The claims of Theological liberalism:
1. It is difficult to dig past the layers of myth in the NT documents to find the true historical Jesus
2. He was most likely a social revolutionary who taught the golden rule and lived in solidarity with the outcasts
3. He died for his opposition to the status quo
4. His teachings were so profound that they transcended his death to become a new way of life
5. Only a generation after his death, the story of the real Jesus had become encrusted by myth. Miracles were attributed to Jesus. His birth, life, and death were re-imagined as supernatural events.
6. The task of the student of the NT is to dig past the layers of mythology to discover the real Jesus.
This makes Jesus very safe. He’s just a dead Jewish peasant.
We can now reconstruct Jesus in a way that fits with our ideals
Assumptions underlying Theological Liberalism:
A. Philosophical naturalism
1. Miracle stories are necessarily false.
3. By discounting or re-interpreting the miracle stories you can arrive at the historical root of the Gospel accounts.
B. Historical agnosticism:
1. Supernatural events are beyond the scope of historical inquiry.
2. Historians can only study those events that are part and parcel of common human experience.
1. Naturalism assumes that every event must be explained by observable natural processes.
2. If God exists and created the cosmos, naturalism is a false assumption
3. History is the study of what happened
4. The historian must take historical documents at face value…innocent until proven guilty
5. Historical agnosticism means discounting evidence a-priori
The earliest strata of NT material claims that Jesus is divine.
1. Jesus is called Lord throughout the NT. The word kyrios was used in the Septuagint (Greek Old Testament) to translate the Hebrew YHWH
2. Paul’s epistles were mostly written before any of the gospels. He consistently presents Jesus as divine. Example: Colossians 1: He is the image of the invisible God, the firstborn of all creation. 16 For by him all things were created, in heaven and on earth, visible and invisible, whether thrones or dominions or rulers or authorities—all things were created through him and for him. 17 And he is before all things, and in him all things hold together. 18 And he is the head of the body, the church. He is the beginning, the firstborn from the dead, that in everything he might be preeminent. 19 For in him all the fullness of God was pleased to dwell, 20 and through him to reconcile to himself all things, whether on earth or in heaven, making peace by the blood of his cross
3. Mark is probably the earliest Gospel. Mark’s use of prophecy from Malachi 3 and Isaiah 40 in Mark 1…“Behold, I send my messenger before your face, who will prepare your way, 3 the voice of one crying in the wilderness: ‘Prepare the way of the Lord, make his paths straight,’

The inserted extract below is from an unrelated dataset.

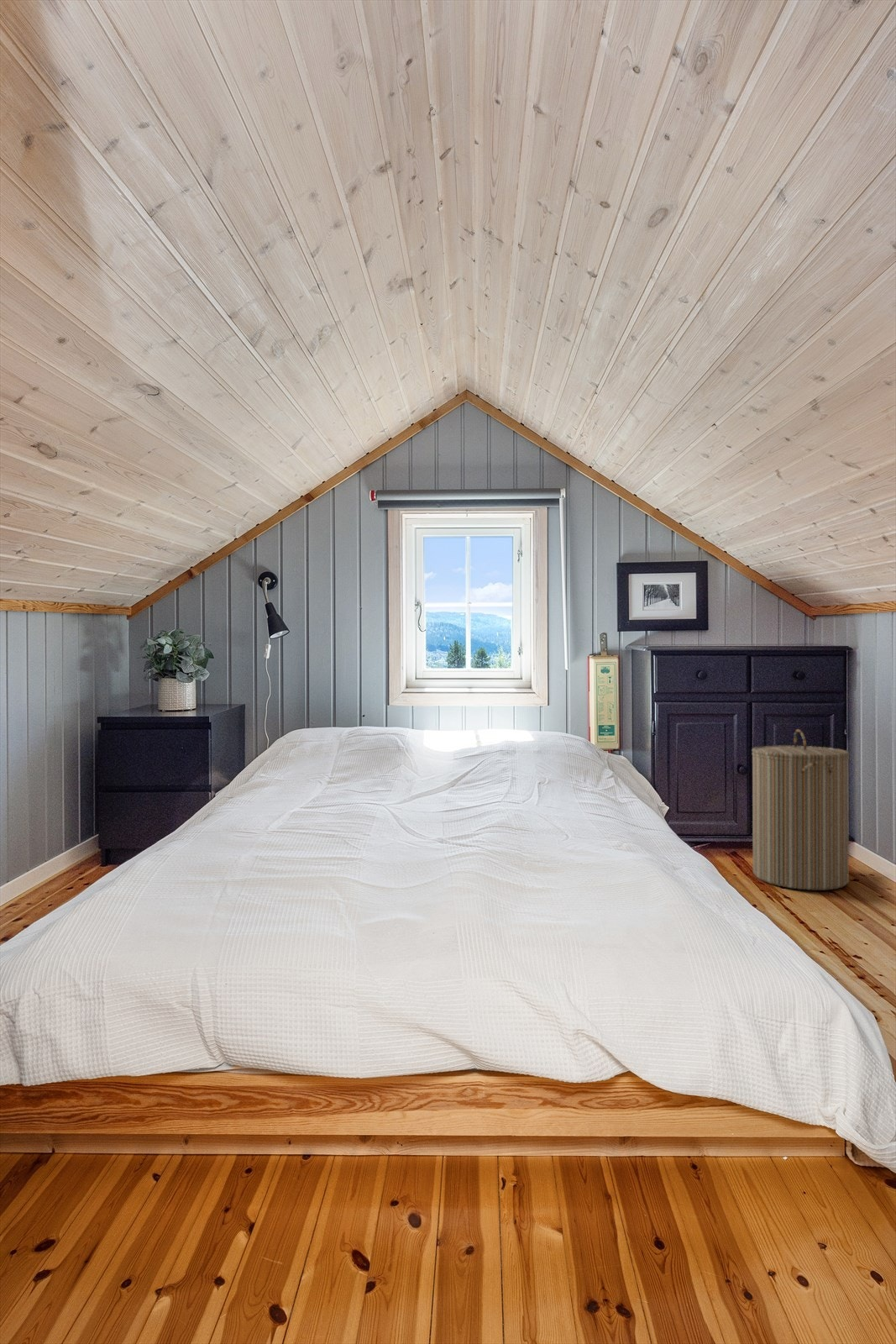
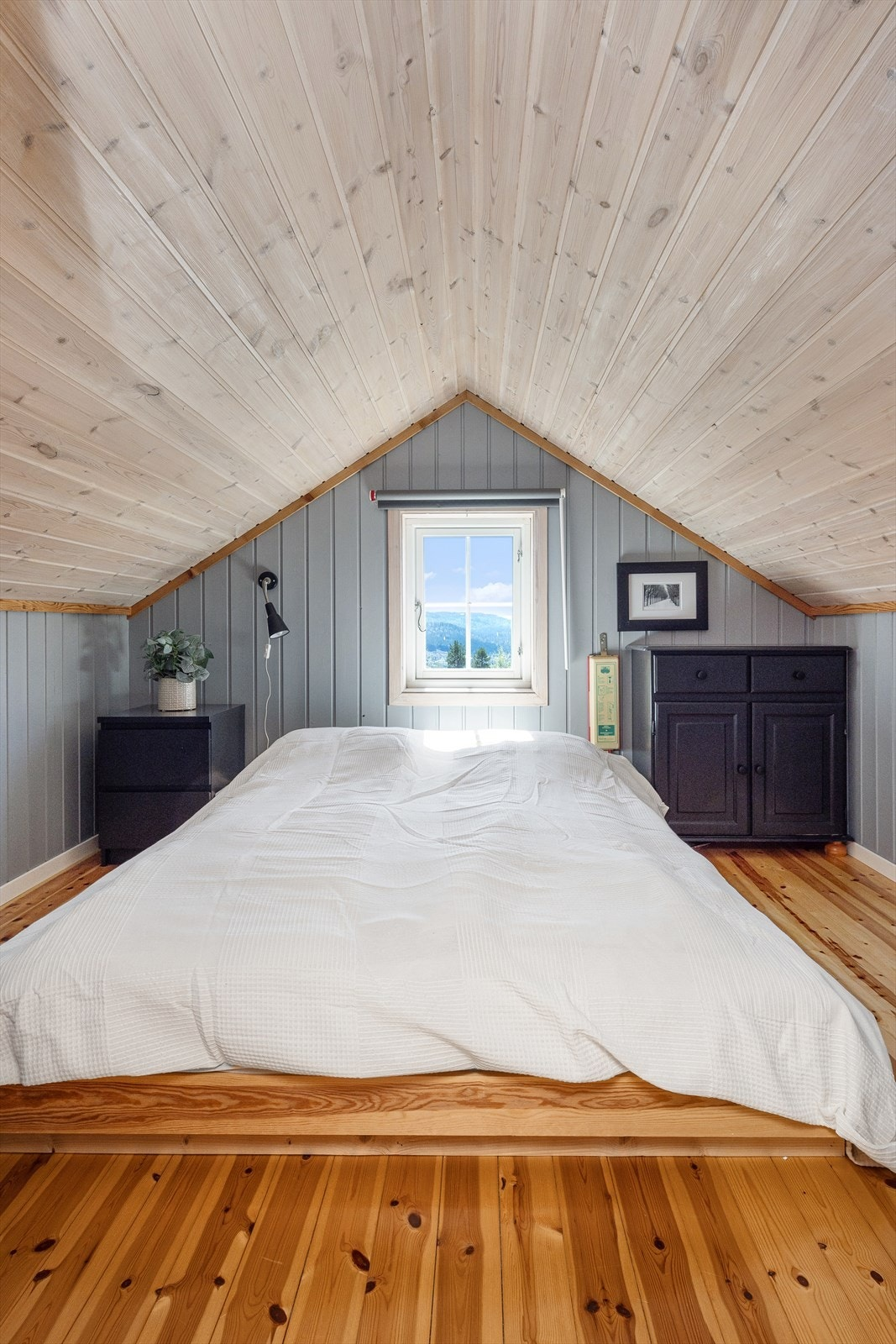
- laundry hamper [751,728,850,891]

4. Titles for Jesus in Mark’s Gospel are divine titles
The Lord of the Sabbath (Mark 2:28)
The Son of Man (Mark 2:28)
The Son of God (Mark 1:1)
The NT teaches Jesus’ virgin conception
1, It is recorded in two gospels
2. There’s no evidence falsifying their records. Any modern attempt at reconstructing Jesus’ life by discounting the NT record is necessarily fiction.
3. Matt and Luke represent two independent streams
a. Luke’s account may have been directly from Mary’s lips.

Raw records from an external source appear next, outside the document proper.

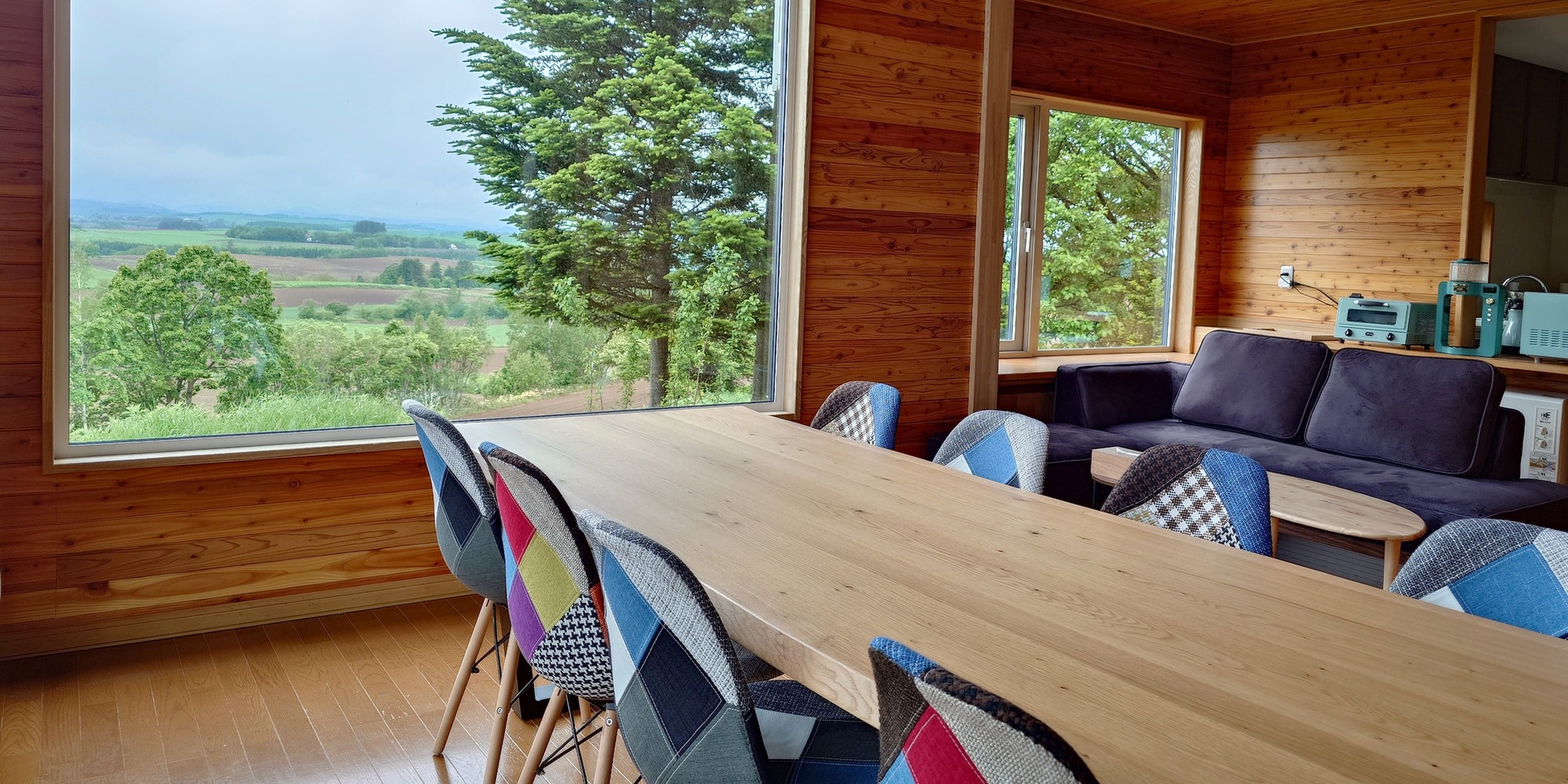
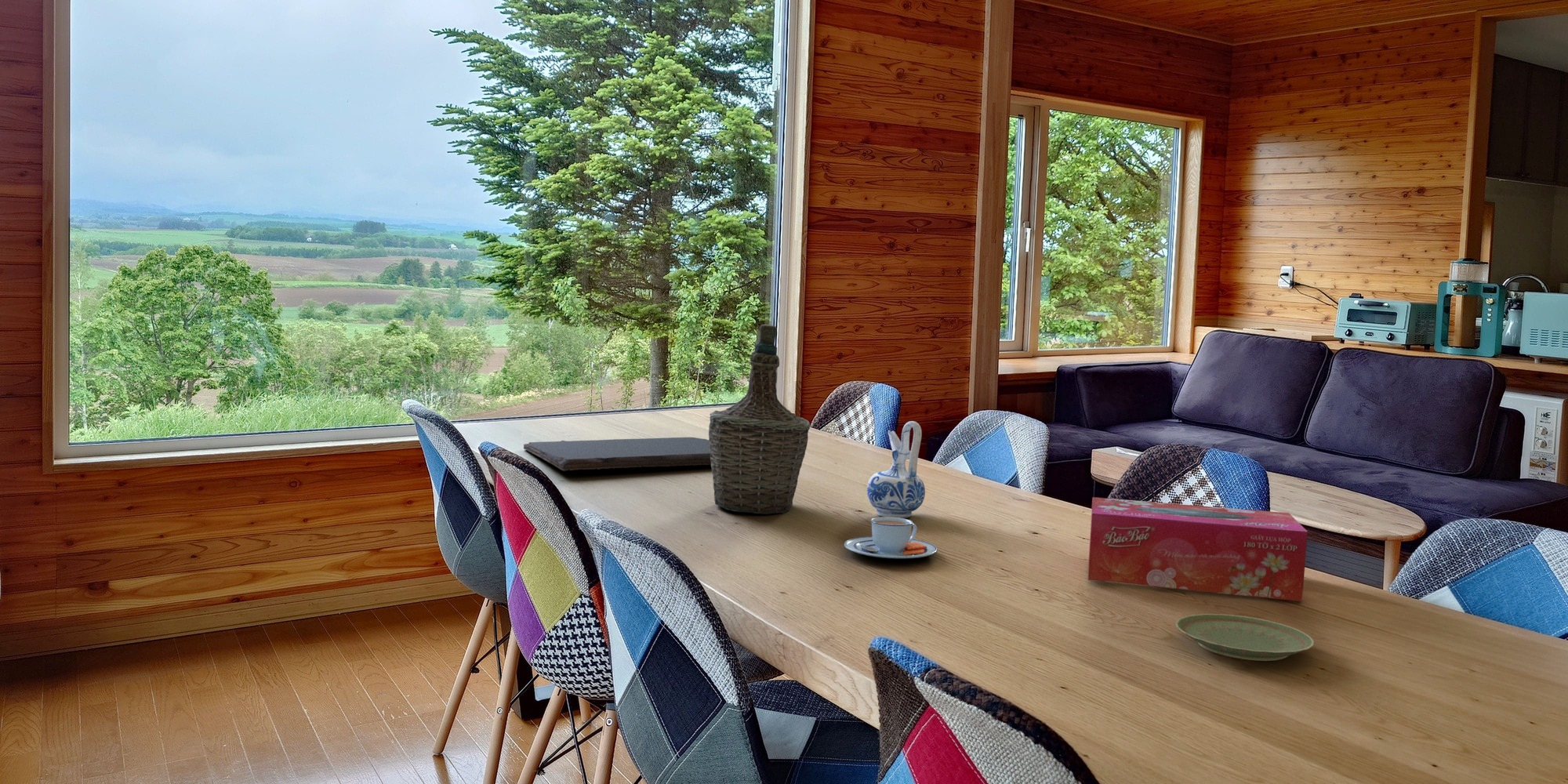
+ ceramic pitcher [866,420,926,518]
+ tissue box [1087,496,1308,602]
+ cutting board [523,437,711,471]
+ plate [1175,613,1315,662]
+ teacup [844,517,938,560]
+ bottle [708,324,811,515]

b. Matthew’s may have been from Jesus who heard the story as a boy.
It was necessary:
1. God certainly could have interrupted the transmission of original sin by merely creating a brand new man from the dust. But in doing so in Mary, he redeems rather than recreates
2. In doing it through Mary without the involvement of a human male, he communicates that Salvation is a Divine act.

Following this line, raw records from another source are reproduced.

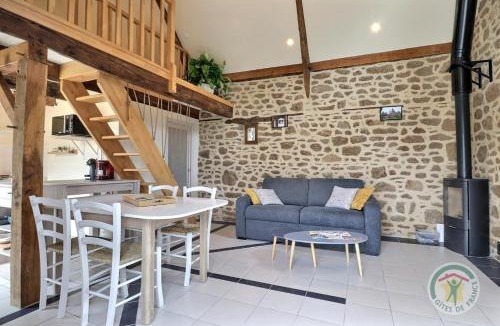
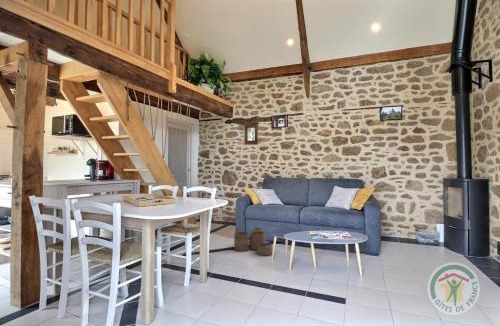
+ woven basket [233,225,274,256]
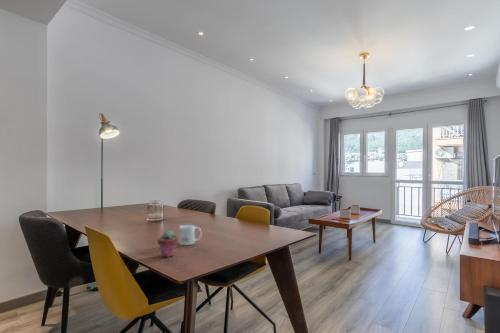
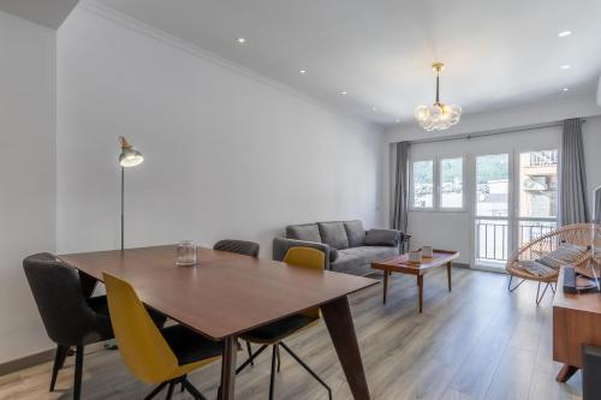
- potted succulent [157,229,178,258]
- mug [178,224,203,246]
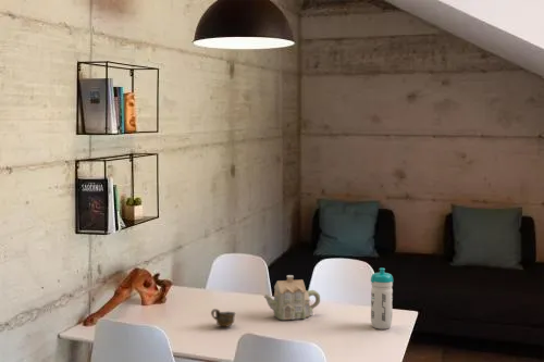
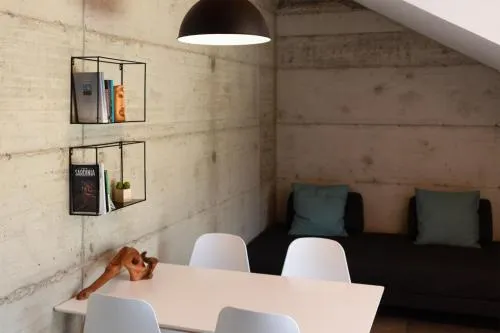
- teapot [263,274,321,321]
- cup [210,308,236,327]
- water bottle [370,266,394,330]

3. Through the virgin conception, God communicates the truth of the Incarnation: Jesus’ claim to be God’s Son is established.
God became flesh and lived among us. He took on human nature by way of addition, not admixture.
1. There was some kind of sexual interaction between God and Mary
2. Jesus is half God, half-man
3. God transformed himself so that he became a man
4. God joining himself to a human being at some point after conception
5. God merely took on the appearance of a man.
6. Jesus is an Exalted Angel, perhaps Michael, but not God.
7. Jesus was God but emptied himself completely of divine attributes to be the Spirit-filled man.
God took on humanity from the beginning and joined himself to humanity at the point of conception.
1. If he had not done so a part of our life would remain tinged by sin. “that which He has not assumed He has not healed…” Gregory Nazianzus.
2. God joining himself to humanity at conception reveals that a true union was established. Two complete and yet distinct natures, one Person.
3. The Mediator between God and man must be both God and Man.
4. Infinite wrath requires an infinitely valuable atonement. Only an infinite being can endure infinite wrath
From the 39 Articles of Religion
II. Of the Word or Son of God, which was made very Man: The Son, which is the Word of the Father, begotten from everlasting of the Father, the very and eternal God, and of one substance with the Father, took Man’s nature in the womb of the blessed Virgin, of her substance: so that two whole and perfect Natures, that is to say, the Godhead and Manhood, were joined together in one Person, never to be divided, whereof is one Christ, very God, and very Man; who truly suffered, was crucified, dead, and buried, to reconcile his Father to us, and to be a sacrifice, not only for original guilt, but also for actual sins of men.